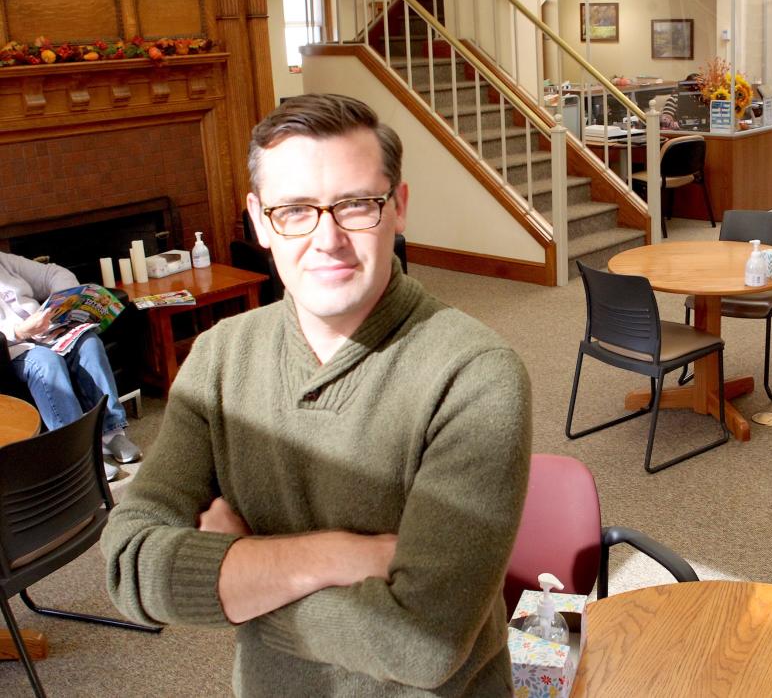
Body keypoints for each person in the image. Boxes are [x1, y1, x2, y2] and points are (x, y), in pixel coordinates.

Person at [101, 94, 532, 696]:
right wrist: (331, 556)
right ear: (259, 221)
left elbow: (422, 643)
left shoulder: (475, 375)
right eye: (295, 210)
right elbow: (129, 565)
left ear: (399, 207)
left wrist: (241, 569)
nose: (327, 238)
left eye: (357, 204)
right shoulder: (220, 358)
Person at [0, 252, 142, 481]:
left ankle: (111, 431)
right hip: (12, 348)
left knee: (89, 343)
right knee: (47, 363)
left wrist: (65, 302)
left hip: (47, 334)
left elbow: (54, 272)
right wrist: (19, 331)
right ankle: (76, 455)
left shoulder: (4, 261)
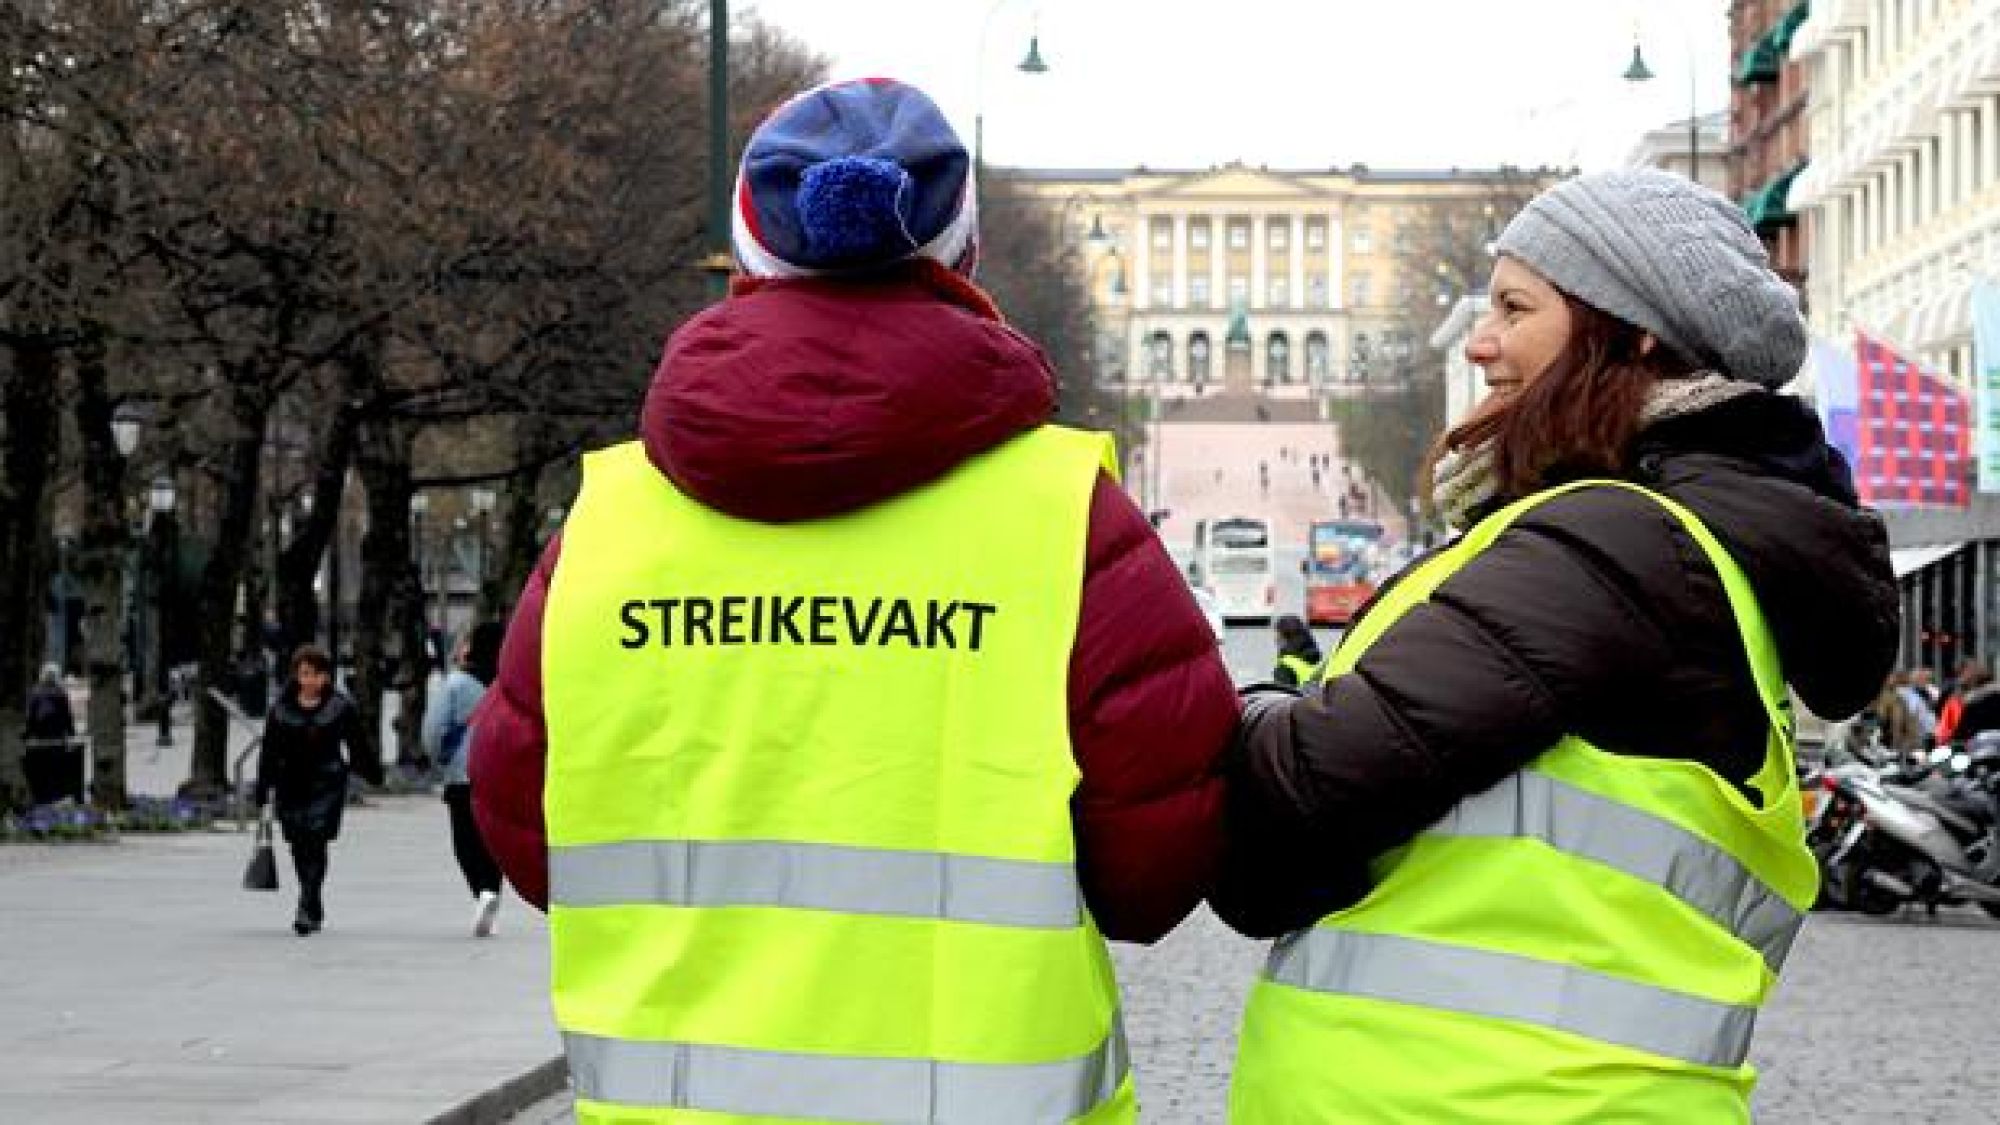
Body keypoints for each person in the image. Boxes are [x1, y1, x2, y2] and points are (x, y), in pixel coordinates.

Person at [469, 78, 1234, 1124]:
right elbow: (1159, 861)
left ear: (748, 256)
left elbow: (526, 829)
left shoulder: (607, 527)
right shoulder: (1065, 518)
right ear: (962, 258)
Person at [1212, 168, 1898, 1121]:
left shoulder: (1610, 547)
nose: (1480, 341)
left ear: (1634, 331)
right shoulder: (1671, 550)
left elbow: (1296, 800)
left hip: (1466, 1098)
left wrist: (1239, 710)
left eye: (1515, 308)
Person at [254, 644, 381, 936]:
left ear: (326, 676)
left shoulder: (340, 707)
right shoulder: (280, 710)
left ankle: (306, 904)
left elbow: (357, 743)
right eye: (304, 673)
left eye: (316, 674)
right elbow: (269, 752)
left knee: (316, 841)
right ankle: (312, 900)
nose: (310, 680)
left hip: (326, 784)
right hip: (290, 784)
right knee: (298, 844)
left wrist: (372, 773)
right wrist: (263, 787)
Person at [423, 622, 506, 937]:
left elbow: (434, 729)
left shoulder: (456, 684)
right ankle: (491, 891)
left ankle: (481, 893)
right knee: (493, 842)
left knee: (465, 842)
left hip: (462, 775)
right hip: (499, 775)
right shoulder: (507, 684)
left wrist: (438, 759)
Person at [23, 664, 77, 804]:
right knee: (56, 765)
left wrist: (27, 734)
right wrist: (71, 733)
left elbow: (30, 716)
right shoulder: (60, 693)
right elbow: (67, 716)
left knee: (42, 765)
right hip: (56, 734)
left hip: (40, 735)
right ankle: (55, 793)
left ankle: (42, 794)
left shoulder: (36, 692)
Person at [1269, 615, 1323, 688]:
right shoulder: (1317, 662)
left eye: (1277, 634)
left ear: (1284, 637)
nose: (1275, 639)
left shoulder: (1286, 667)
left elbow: (1283, 694)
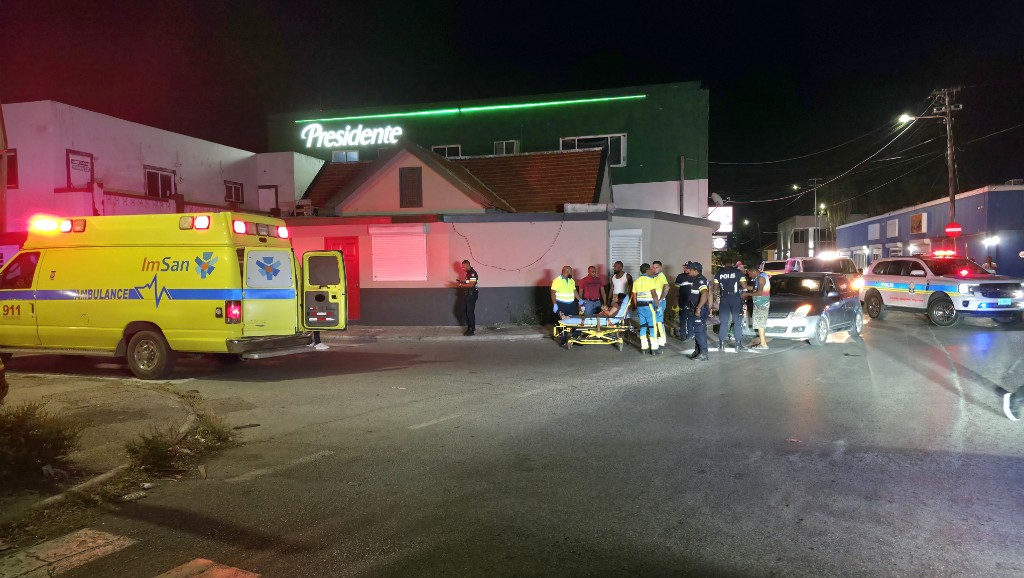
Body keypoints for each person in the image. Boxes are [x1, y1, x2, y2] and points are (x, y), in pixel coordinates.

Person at [713, 261, 749, 352]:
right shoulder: (738, 272)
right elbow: (744, 286)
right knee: (737, 322)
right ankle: (738, 345)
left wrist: (716, 298)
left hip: (724, 299)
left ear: (724, 264)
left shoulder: (719, 273)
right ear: (732, 264)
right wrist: (744, 294)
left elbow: (715, 289)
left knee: (723, 322)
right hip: (735, 298)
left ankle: (721, 345)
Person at [632, 263, 661, 355]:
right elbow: (654, 294)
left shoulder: (636, 282)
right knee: (652, 327)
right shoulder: (650, 280)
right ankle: (654, 348)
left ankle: (644, 348)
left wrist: (636, 306)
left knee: (643, 326)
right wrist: (658, 305)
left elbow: (634, 297)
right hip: (649, 307)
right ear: (647, 270)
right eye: (650, 269)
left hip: (640, 307)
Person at [687, 262, 710, 361]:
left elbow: (705, 293)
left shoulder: (700, 280)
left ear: (695, 270)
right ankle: (698, 351)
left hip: (699, 310)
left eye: (690, 269)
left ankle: (704, 353)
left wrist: (698, 308)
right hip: (695, 309)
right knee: (697, 331)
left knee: (700, 331)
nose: (688, 271)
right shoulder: (696, 279)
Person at [744, 264, 771, 349]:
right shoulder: (759, 277)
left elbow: (759, 293)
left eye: (750, 274)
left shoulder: (761, 278)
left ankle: (763, 344)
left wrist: (747, 294)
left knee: (760, 324)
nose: (750, 276)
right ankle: (763, 343)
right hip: (759, 304)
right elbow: (754, 288)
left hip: (762, 304)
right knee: (760, 324)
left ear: (754, 271)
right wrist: (744, 286)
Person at [455, 259, 479, 336]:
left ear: (468, 265)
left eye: (464, 267)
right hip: (467, 295)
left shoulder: (473, 273)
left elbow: (472, 285)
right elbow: (469, 282)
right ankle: (471, 326)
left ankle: (471, 329)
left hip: (472, 295)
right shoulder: (468, 273)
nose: (463, 268)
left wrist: (461, 285)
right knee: (463, 310)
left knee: (469, 312)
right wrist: (462, 282)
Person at [651, 260, 670, 348]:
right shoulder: (653, 277)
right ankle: (657, 339)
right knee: (655, 322)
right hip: (654, 302)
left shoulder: (661, 276)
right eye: (653, 267)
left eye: (656, 267)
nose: (654, 269)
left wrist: (661, 299)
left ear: (660, 268)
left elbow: (667, 287)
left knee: (659, 322)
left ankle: (662, 342)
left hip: (659, 303)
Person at [675, 262, 695, 341]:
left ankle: (690, 334)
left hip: (692, 302)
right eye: (684, 267)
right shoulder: (680, 277)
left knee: (691, 318)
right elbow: (676, 290)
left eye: (687, 267)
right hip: (682, 301)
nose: (685, 269)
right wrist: (675, 301)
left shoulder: (695, 277)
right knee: (683, 318)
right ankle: (682, 335)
= = =
■ Directions for this task: Every entry above needs to be retyped exactly; drop the pictures.

■ Result of the task:
Body keypoints for each person in the image. Boxes are [x1, y1, x2, y2] and points are (x, y), in pixel coordinates.

Person at [101, 94, 532, 696]:
right wrist: (331, 556)
right ear: (259, 221)
left elbow: (422, 643)
left shoulder: (475, 375)
right eye: (295, 210)
right elbow: (129, 565)
left ear: (399, 207)
left wrist: (241, 569)
nose: (327, 238)
left eye: (357, 204)
right shoulder: (220, 358)
Person at [0, 252, 142, 481]:
left ankle: (111, 431)
right hip: (12, 348)
left knee: (89, 343)
right knee: (47, 363)
left wrist: (65, 302)
left hip: (47, 334)
left elbow: (54, 272)
right wrist: (19, 331)
right ankle: (76, 455)
left shoulder: (4, 261)
Body keypoints for each person in the image. Boxes are [x1, y1, x2, y2] and points are (x, y), in pixel coordinates.

Person at [469, 78, 1234, 1124]:
right elbow: (1159, 861)
left ear: (748, 256)
left elbow: (526, 829)
left shoulder: (607, 527)
right shoulder: (1065, 518)
right ear: (962, 258)
Person at [1212, 168, 1898, 1121]:
left shoulder: (1610, 547)
nose: (1480, 341)
left ear: (1634, 331)
right shoulder: (1671, 550)
left elbow: (1296, 800)
left hip: (1466, 1098)
left wrist: (1239, 710)
left eye: (1515, 308)
Person at [254, 644, 381, 936]:
left ear: (326, 676)
left shoulder: (340, 707)
right shoulder: (280, 710)
left ankle: (306, 904)
left elbow: (357, 743)
right eye: (304, 673)
left eye: (316, 674)
right elbow: (269, 752)
left knee: (316, 841)
right ankle: (312, 900)
nose: (310, 680)
left hip: (326, 784)
right hip: (290, 784)
right knee: (298, 844)
left wrist: (372, 773)
right wrist: (263, 787)
Person at [423, 622, 506, 937]:
left elbow: (434, 729)
left shoulder: (456, 684)
right ankle: (491, 891)
left ankle: (481, 893)
right knee: (493, 842)
left knee: (465, 842)
left hip: (462, 775)
right hip: (499, 775)
right shoulder: (507, 684)
left wrist: (438, 759)
Person at [23, 664, 77, 804]:
right knee: (56, 765)
left wrist: (27, 734)
right wrist: (71, 733)
left elbow: (30, 716)
right shoulder: (60, 693)
right elbow: (67, 716)
left knee: (42, 765)
right hip: (56, 734)
left hip: (40, 735)
right ankle: (55, 793)
left ankle: (42, 794)
left shoulder: (36, 692)
Person at [1269, 615, 1323, 688]:
right shoulder: (1317, 662)
left eye: (1277, 634)
left ear: (1284, 637)
nose: (1275, 639)
left shoulder: (1286, 667)
left elbow: (1283, 694)
Body keypoints for each person in the image. Boxes are [x1, y1, x2, y2] and points are (x, y), in pixel coordinates.

Person at [713, 261, 749, 352]:
right shoulder: (738, 272)
right elbow: (744, 286)
right knee: (737, 322)
right ankle: (738, 345)
left wrist: (716, 298)
left hip: (724, 299)
left ear: (724, 264)
left shoulder: (719, 273)
right ear: (732, 264)
right wrist: (744, 294)
left elbow: (715, 289)
left knee: (723, 322)
right hip: (735, 298)
left ankle: (721, 345)
Person at [632, 263, 661, 355]:
right elbow: (654, 294)
left shoulder: (636, 282)
right knee: (652, 327)
right shoulder: (650, 280)
right ankle: (654, 348)
left ankle: (644, 348)
left wrist: (636, 306)
left knee: (643, 326)
right wrist: (658, 305)
left elbow: (634, 297)
right hip: (649, 307)
right ear: (647, 270)
right eye: (650, 269)
left hip: (640, 307)
Person at [687, 262, 710, 361]:
left elbow: (705, 293)
left shoulder: (700, 280)
left ear: (695, 270)
right ankle: (698, 351)
left hip: (699, 310)
left eye: (690, 269)
left ankle: (704, 353)
left wrist: (698, 308)
right hip: (695, 309)
right knee: (697, 331)
left knee: (700, 331)
nose: (688, 271)
right shoulder: (696, 279)
Person at [744, 264, 771, 349]:
right shoulder: (759, 277)
left elbow: (759, 293)
left eye: (750, 274)
left shoulder: (761, 278)
left ankle: (763, 344)
left wrist: (747, 294)
left knee: (760, 324)
nose: (750, 276)
right ankle: (763, 343)
right hip: (759, 304)
right elbow: (754, 288)
left hip: (762, 304)
right knee: (760, 324)
left ear: (754, 271)
right wrist: (744, 286)
Person at [455, 259, 479, 336]:
left ear: (468, 265)
left eye: (464, 267)
right hip: (467, 295)
left shoulder: (473, 273)
left elbow: (472, 285)
right elbow: (469, 282)
right ankle: (471, 326)
left ankle: (471, 329)
left hip: (472, 295)
right shoulder: (468, 273)
nose: (463, 268)
left wrist: (461, 285)
right knee: (463, 310)
left knee: (469, 312)
right wrist: (462, 282)
Person at [651, 260, 670, 348]:
right shoulder: (653, 277)
right ankle: (657, 339)
right knee: (655, 322)
right hip: (654, 302)
left shoulder: (661, 276)
right eye: (653, 267)
left eye: (656, 267)
nose: (654, 269)
left wrist: (661, 299)
left ear: (660, 268)
left elbow: (667, 287)
left knee: (659, 322)
left ankle: (662, 342)
left hip: (659, 303)
Person at [675, 262, 695, 341]:
left ankle: (690, 334)
left hip: (692, 302)
right eye: (684, 267)
right shoulder: (680, 277)
left knee: (691, 318)
right elbow: (676, 290)
left eye: (687, 267)
right hip: (682, 301)
nose: (685, 269)
right wrist: (675, 301)
left shoulder: (695, 277)
right knee: (683, 318)
right ankle: (682, 335)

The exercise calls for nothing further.